TASK BRIEF:
From the passage on failure and success, set down word for word everything from "So for almost" to "myself this pain.".

TEXT PASSAGE:
*-*-*

So for almost six years, every single day, I had nothing but rejection letters waiting for me in my mailbox. And it was devastating every single time, and every single time, I had to ask myself if I should just quit while I was behind and give up and spare myself this pain.

But then I would find my resolve, and always in the same way, by saying, “I’m not going to quit, I’m going home.” And you have to understand that for me, going home did not mean returning to my family’s farm. For me, going home meant returning to the work of writing because writing was my home, because I loved writing more than I hated failing at writing, which is to say that I loved writing more than I loved my own ego, which is ultimately to say that I loved writing more than I loved myself.

And that’s how I pushed through it. But the weird thing is that 20 years later, during the crazy ride of “Eat, Pray, Love,” I found myself identifying all over again with that unpublished young diner waitress who I used to be, thinking about her constantly, and feeling like I was her again, which made no rational sense whatsoever because our lives could not have been more different. She had failed constantly. I had succeeded beyond my wildest expectation. We had nothing in common.

Why did I suddenly feel like I was her all over again? And it was only when I was trying to unthread that that I finally began to comprehend the strange and unlikely psychological connection in our lives between the way we experience great failure and the way we experience great success.

So think of it like this: For most of your life, you live out your existence here in the middle of the chain of human experience where everything is normal and reassuring and regular, but failure catapults you abruptly way out over here into the blinding darkness of disappointment.

Success catapults you just as abruptly but just as far way out over here into the equally blinding glare of fame and recognition and praise. And one of these fates is objectively seen by the world as bad, and the other one is objectively seen by the world as good, but your subconscious is completely incapable of discerning the difference between bad and good.

*-*-*

Structured pose outputs
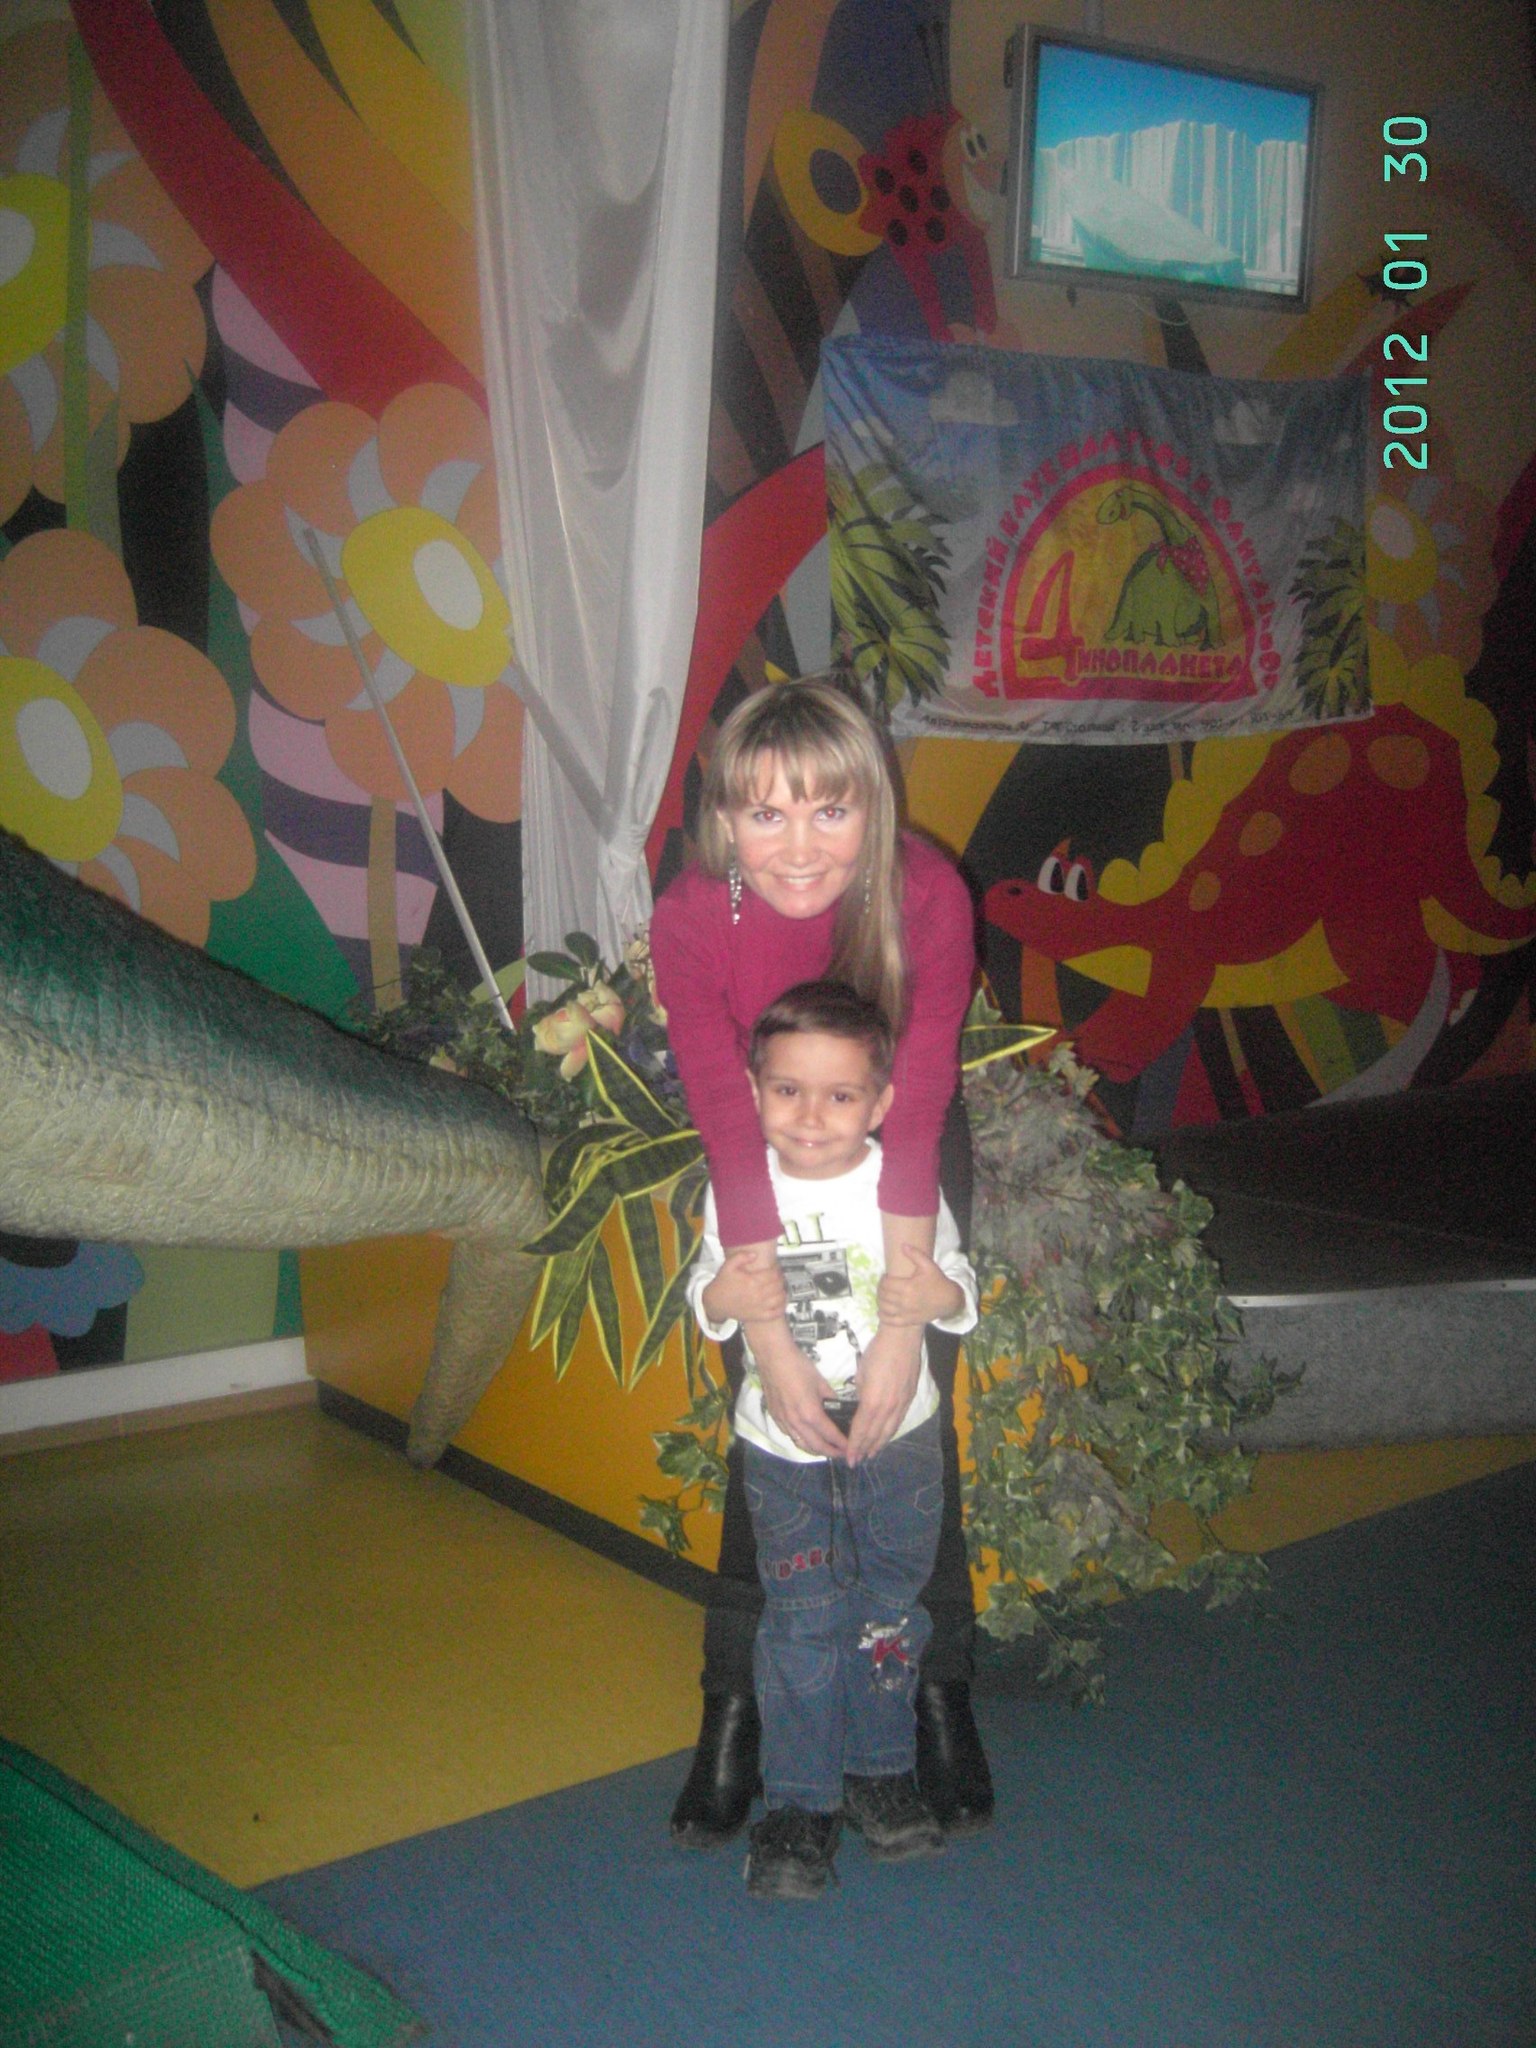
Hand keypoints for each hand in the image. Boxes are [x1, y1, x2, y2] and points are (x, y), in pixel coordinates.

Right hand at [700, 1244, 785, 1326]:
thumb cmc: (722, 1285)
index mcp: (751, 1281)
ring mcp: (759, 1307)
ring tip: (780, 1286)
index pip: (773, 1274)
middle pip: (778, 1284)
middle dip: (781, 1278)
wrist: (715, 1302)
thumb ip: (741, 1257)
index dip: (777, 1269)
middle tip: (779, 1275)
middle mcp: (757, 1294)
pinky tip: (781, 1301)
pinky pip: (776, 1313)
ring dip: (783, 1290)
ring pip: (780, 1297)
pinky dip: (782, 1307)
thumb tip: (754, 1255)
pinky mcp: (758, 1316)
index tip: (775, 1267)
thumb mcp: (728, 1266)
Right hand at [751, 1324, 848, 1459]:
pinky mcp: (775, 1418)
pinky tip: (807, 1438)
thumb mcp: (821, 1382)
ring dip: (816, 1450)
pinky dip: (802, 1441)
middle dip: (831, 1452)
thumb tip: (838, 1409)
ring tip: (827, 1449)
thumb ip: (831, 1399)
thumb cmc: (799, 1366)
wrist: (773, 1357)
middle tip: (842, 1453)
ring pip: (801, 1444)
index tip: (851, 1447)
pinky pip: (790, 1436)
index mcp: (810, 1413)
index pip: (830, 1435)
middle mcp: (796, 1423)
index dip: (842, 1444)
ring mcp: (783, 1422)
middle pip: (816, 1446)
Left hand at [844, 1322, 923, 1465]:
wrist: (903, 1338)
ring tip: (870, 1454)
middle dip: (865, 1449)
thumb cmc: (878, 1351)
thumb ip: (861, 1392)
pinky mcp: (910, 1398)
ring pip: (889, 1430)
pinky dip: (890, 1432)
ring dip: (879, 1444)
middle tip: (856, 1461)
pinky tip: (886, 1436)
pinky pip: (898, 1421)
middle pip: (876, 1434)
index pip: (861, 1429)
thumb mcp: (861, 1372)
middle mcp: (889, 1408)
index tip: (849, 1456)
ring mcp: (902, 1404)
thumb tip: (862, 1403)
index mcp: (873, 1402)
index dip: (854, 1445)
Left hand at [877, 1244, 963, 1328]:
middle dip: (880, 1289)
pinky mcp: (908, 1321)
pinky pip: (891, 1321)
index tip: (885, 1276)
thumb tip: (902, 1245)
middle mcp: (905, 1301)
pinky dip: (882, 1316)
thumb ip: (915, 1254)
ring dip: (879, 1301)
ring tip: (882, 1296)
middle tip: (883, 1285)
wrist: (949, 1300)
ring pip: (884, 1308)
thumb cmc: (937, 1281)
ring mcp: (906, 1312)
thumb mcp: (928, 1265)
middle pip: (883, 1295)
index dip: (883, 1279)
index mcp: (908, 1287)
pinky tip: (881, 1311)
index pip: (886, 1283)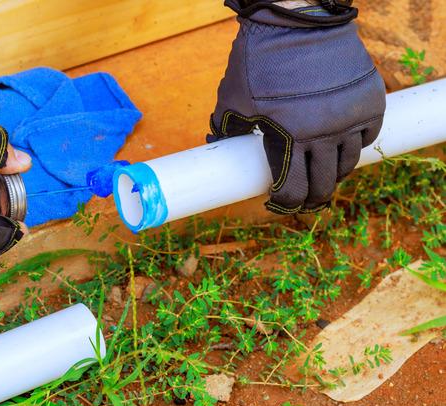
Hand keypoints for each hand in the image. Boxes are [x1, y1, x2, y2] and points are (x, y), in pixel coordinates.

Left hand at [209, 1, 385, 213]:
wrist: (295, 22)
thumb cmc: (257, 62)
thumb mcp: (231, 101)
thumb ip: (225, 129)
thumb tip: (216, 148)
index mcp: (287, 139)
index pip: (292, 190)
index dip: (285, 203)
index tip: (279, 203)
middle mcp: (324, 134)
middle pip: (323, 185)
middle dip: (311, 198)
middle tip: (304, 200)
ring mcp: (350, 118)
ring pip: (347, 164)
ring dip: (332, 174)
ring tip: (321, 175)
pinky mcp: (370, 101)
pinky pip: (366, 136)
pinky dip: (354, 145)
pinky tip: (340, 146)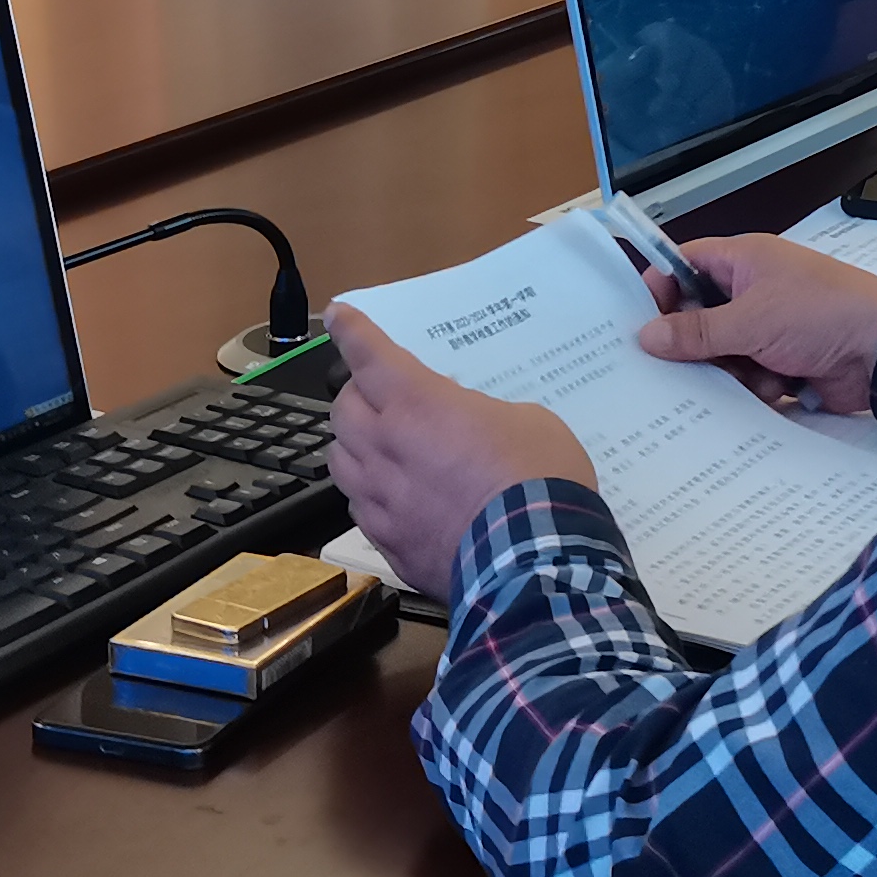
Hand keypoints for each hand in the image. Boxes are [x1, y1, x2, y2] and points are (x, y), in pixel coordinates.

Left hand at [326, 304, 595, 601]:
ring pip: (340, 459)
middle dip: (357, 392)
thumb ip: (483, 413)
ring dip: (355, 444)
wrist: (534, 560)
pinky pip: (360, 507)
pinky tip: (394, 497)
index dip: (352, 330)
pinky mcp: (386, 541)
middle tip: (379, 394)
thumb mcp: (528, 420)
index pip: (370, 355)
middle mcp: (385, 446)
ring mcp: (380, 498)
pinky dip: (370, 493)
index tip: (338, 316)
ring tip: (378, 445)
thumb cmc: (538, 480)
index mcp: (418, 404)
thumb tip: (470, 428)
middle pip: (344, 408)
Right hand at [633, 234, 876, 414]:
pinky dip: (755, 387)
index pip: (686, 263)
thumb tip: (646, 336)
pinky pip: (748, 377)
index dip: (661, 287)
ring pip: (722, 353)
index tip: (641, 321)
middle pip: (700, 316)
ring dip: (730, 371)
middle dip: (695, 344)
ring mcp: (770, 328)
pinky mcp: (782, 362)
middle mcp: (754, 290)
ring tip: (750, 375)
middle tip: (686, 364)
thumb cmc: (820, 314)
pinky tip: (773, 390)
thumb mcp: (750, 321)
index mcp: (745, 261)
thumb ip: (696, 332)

*-*-*

OUTPUT BELOW:
So for almost six years, every single day, I had nothing but rejection letters waiting for me in my mailbox. And it was devastating every single time, and every single time, I had to ask myself if I should just quit while I was behind and give up and spare myself this pain.